The data that follows is to be copied exactly, with each image removed.

============

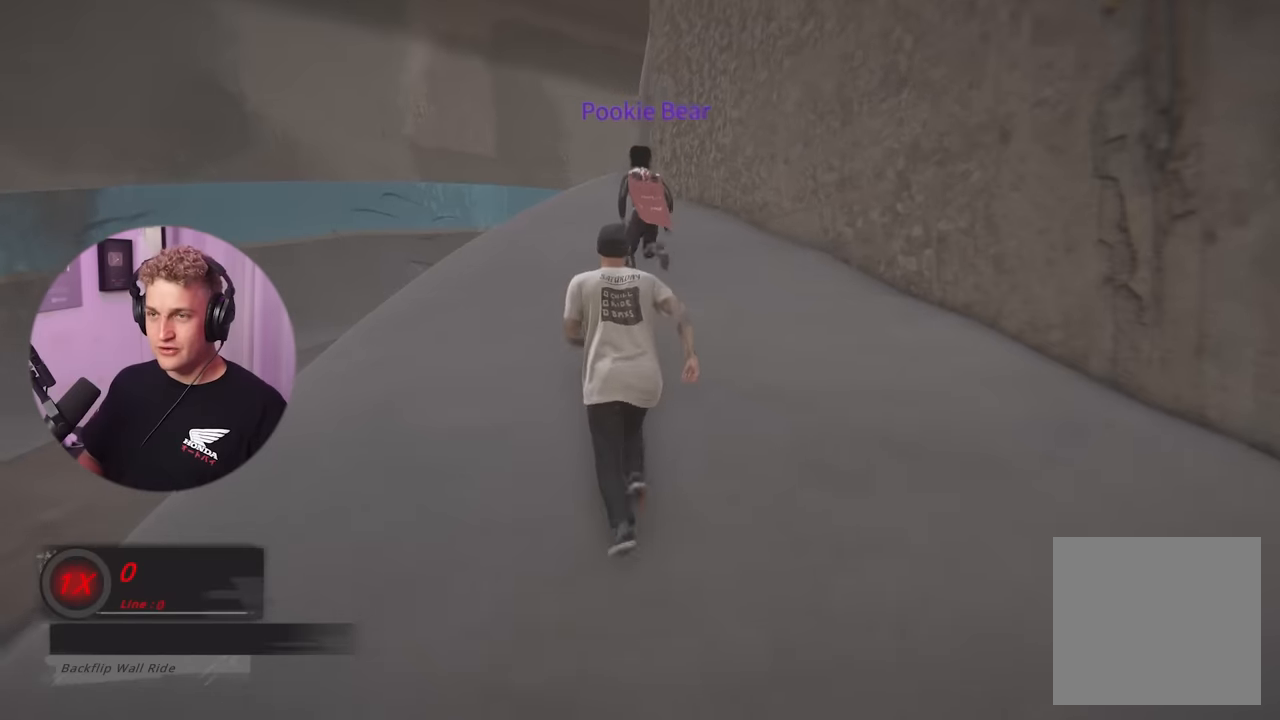
{"buttons": [], "left_stick": "up", "right_stick": "center", "events": []}
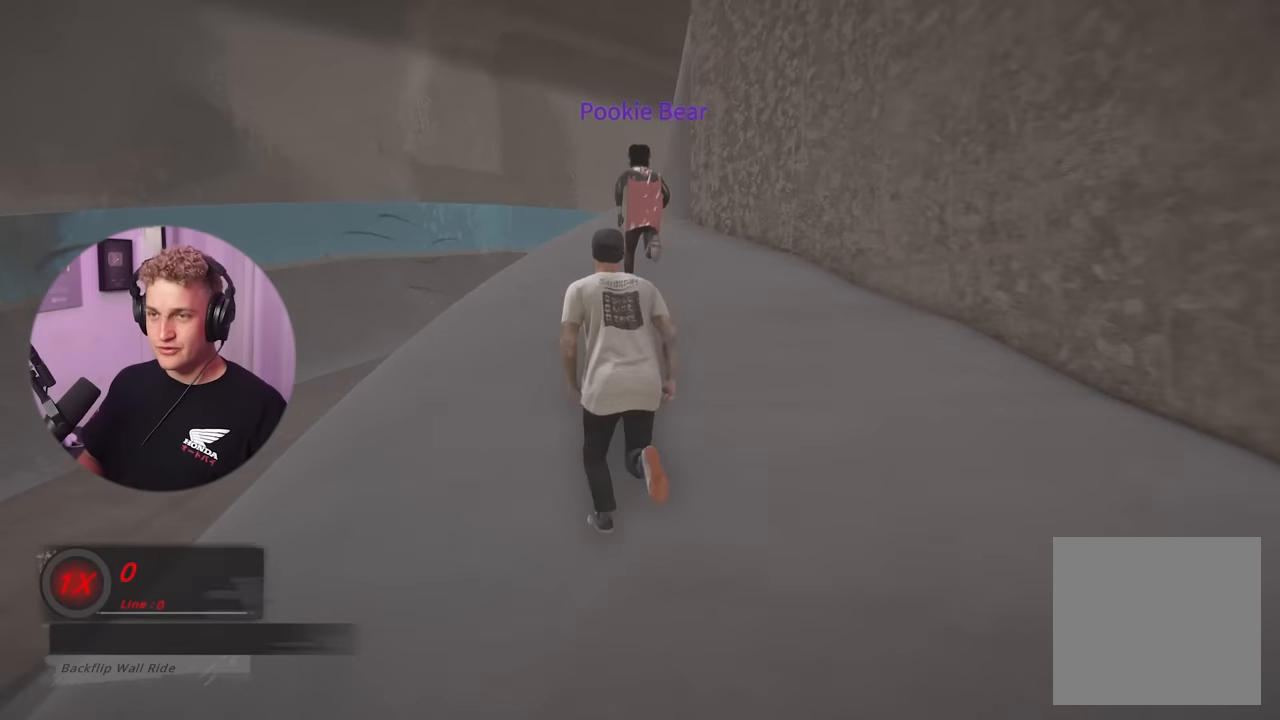
{"buttons": [], "left_stick": "up", "right_stick": "center", "events": [[167, "right_stick", "down-right"], [384, "right_stick", "center"]]}
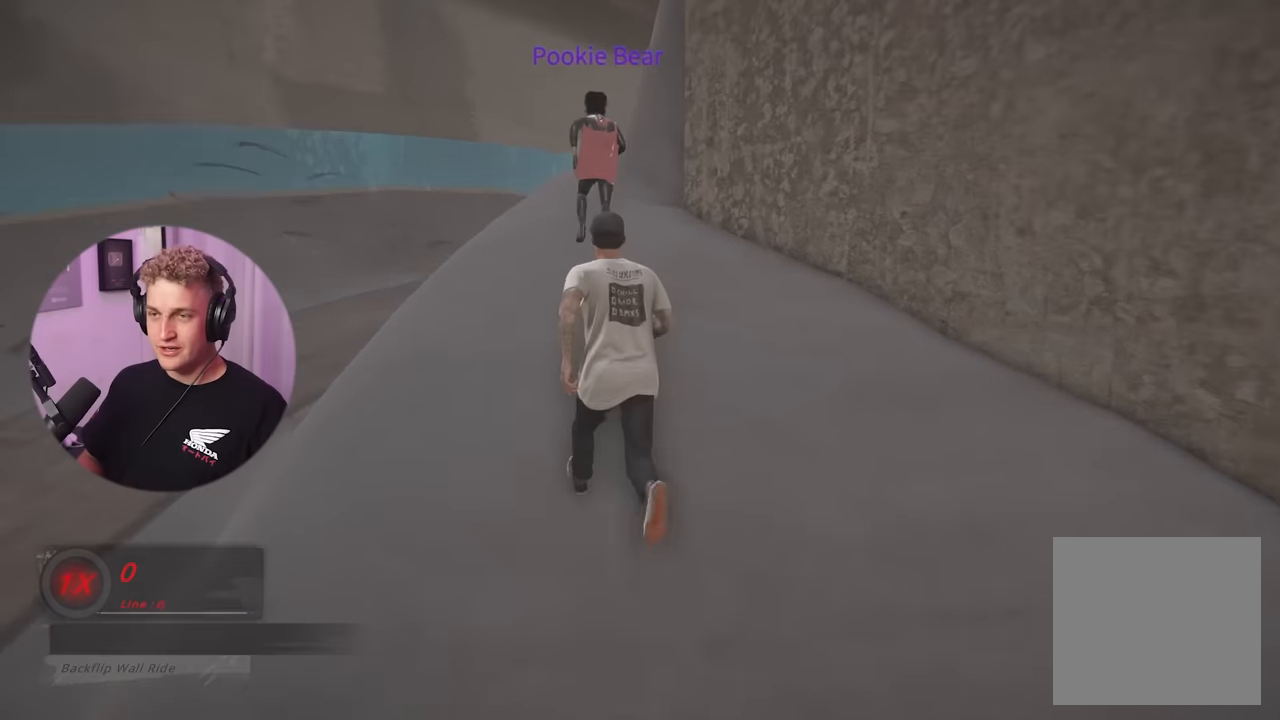
{"buttons": [], "left_stick": "up", "right_stick": "center", "events": [[217, "right_stick", "right"], [434, "right_stick", "center"]]}
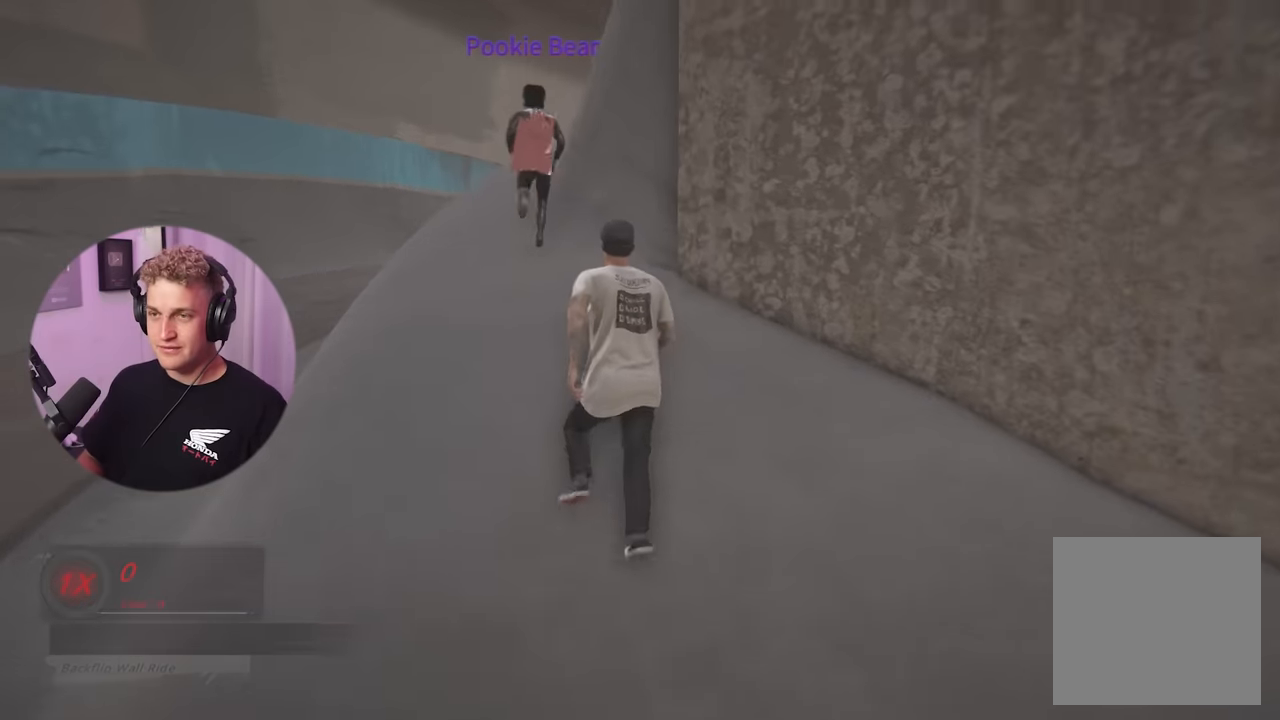
{"buttons": [], "left_stick": "up-left", "right_stick": "center", "events": [[334, "left_stick", "up-left"]]}
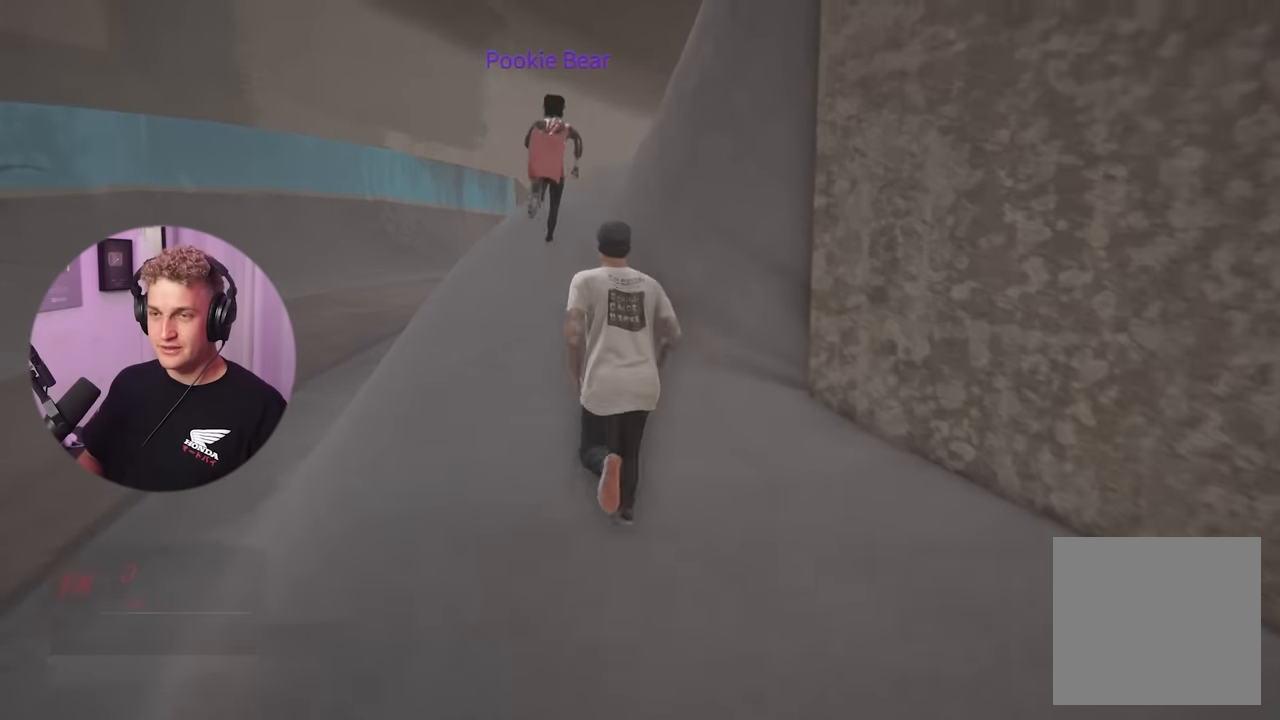
{"buttons": [], "left_stick": "up-left", "right_stick": "center", "events": [[100, "right_stick", "right"], [351, "right_stick", "center"]]}
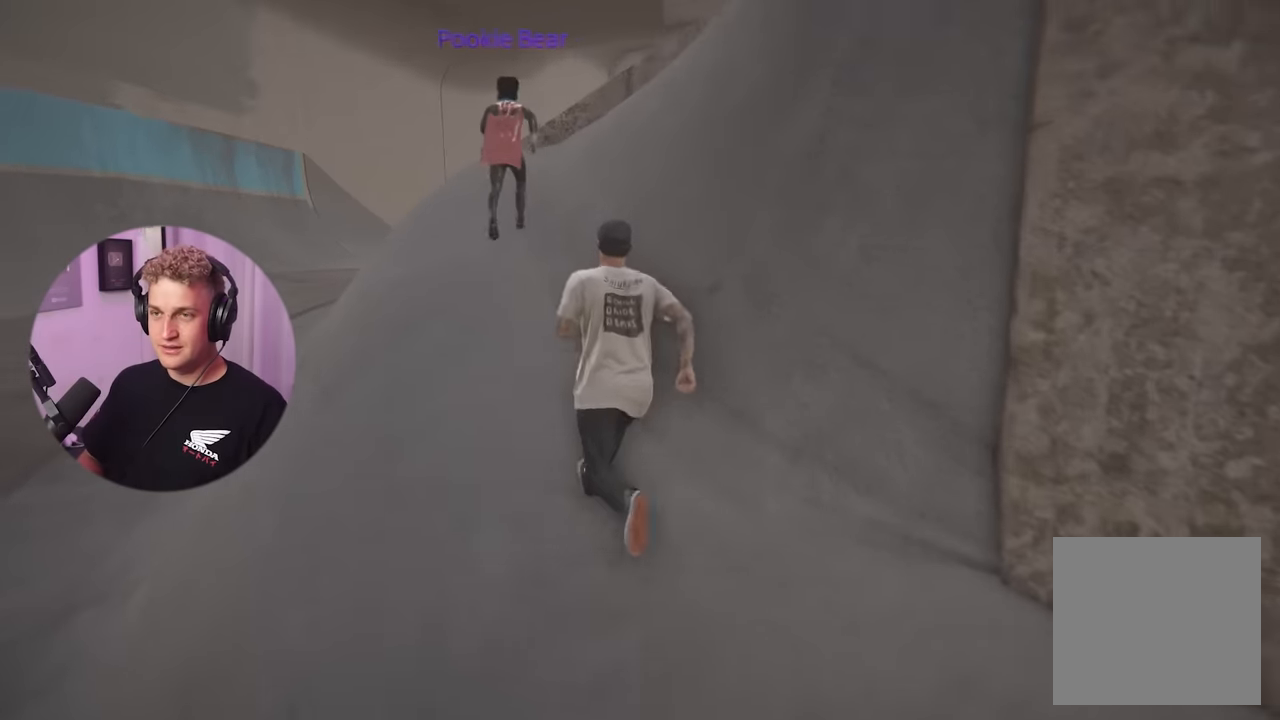
{"buttons": [], "left_stick": "up-left", "right_stick": "center", "events": [[200, "right_stick", "right"], [400, "right_stick", "center"]]}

============

WRITTEN ANSWER ->
{"buttons": [], "left_stick": "up", "right_stick": "center", "events": []}
{"buttons": [], "left_stick": "up", "right_stick": "center", "events": [[167, "right_stick", "down-right"], [384, "right_stick", "center"]]}
{"buttons": [], "left_stick": "up", "right_stick": "center", "events": [[217, "right_stick", "right"], [434, "right_stick", "center"]]}
{"buttons": [], "left_stick": "up-left", "right_stick": "center", "events": [[334, "left_stick", "up-left"]]}
{"buttons": [], "left_stick": "up-left", "right_stick": "center", "events": [[100, "right_stick", "right"], [351, "right_stick", "center"]]}
{"buttons": [], "left_stick": "up-left", "right_stick": "center", "events": [[200, "right_stick", "right"], [400, "right_stick", "center"]]}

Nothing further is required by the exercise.